• **Problem details**
Determine how many lines in this listing contain the word "buttons" and report that number by itself.

• **Input material**
========
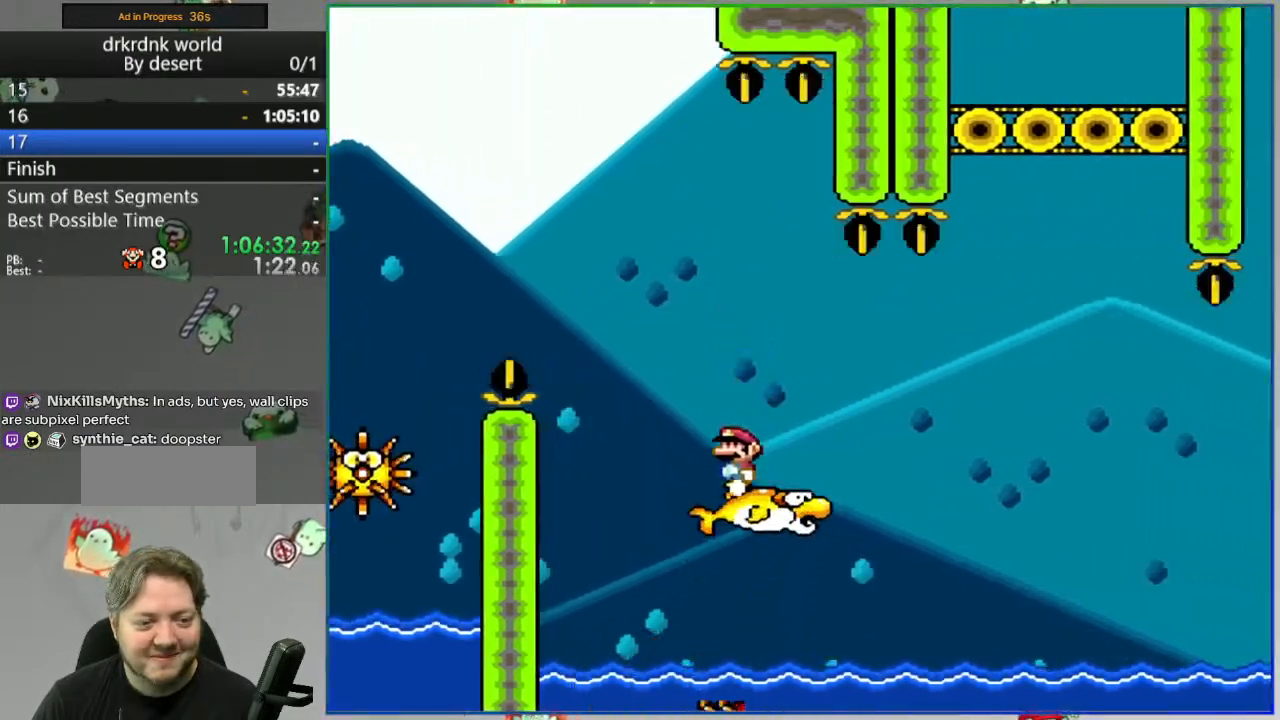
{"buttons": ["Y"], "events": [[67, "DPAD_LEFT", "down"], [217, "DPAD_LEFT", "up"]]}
========
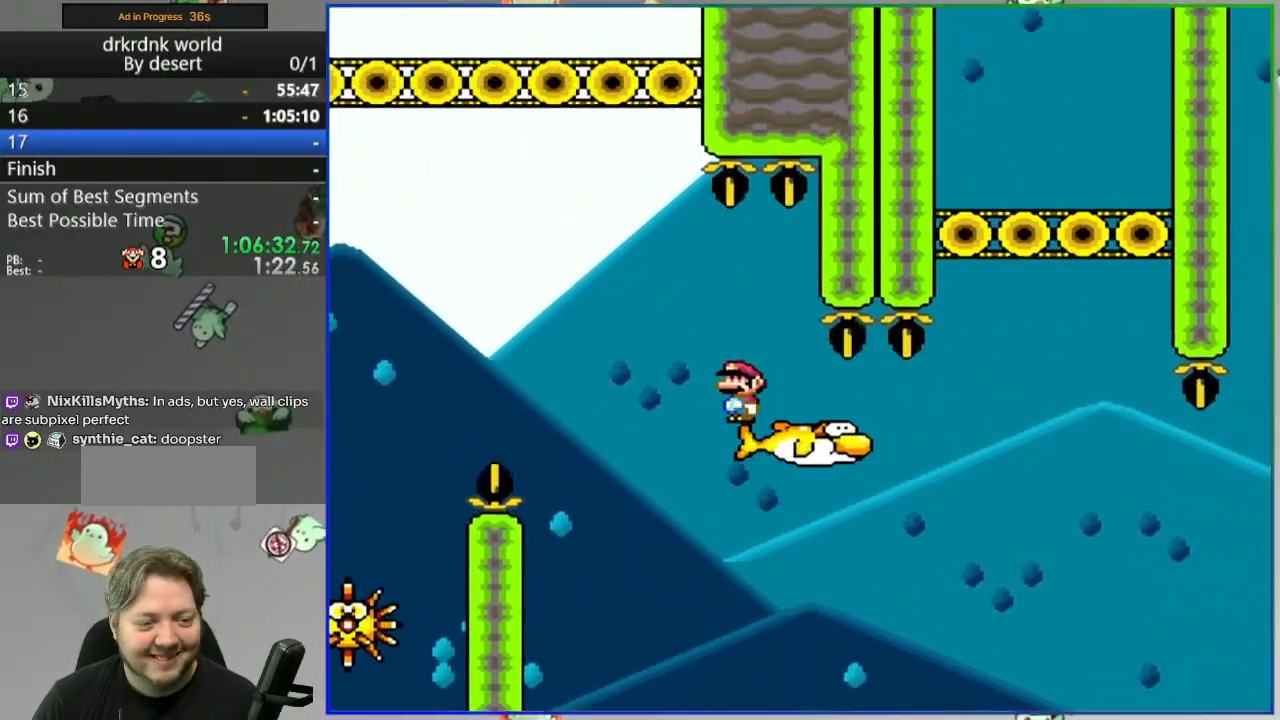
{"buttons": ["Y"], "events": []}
========
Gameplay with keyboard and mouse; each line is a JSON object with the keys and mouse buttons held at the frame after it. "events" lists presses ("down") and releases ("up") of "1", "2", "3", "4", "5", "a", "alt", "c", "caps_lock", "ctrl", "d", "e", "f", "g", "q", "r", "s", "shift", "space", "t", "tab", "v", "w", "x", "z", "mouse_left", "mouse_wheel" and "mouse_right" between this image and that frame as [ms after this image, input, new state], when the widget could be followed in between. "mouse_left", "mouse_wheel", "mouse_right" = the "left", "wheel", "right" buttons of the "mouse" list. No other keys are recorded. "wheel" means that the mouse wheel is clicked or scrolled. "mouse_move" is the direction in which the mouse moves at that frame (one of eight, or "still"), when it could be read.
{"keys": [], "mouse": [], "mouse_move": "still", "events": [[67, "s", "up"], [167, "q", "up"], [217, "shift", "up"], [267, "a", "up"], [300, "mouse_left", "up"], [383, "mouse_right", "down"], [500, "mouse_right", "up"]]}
========
• **Result of this task**
3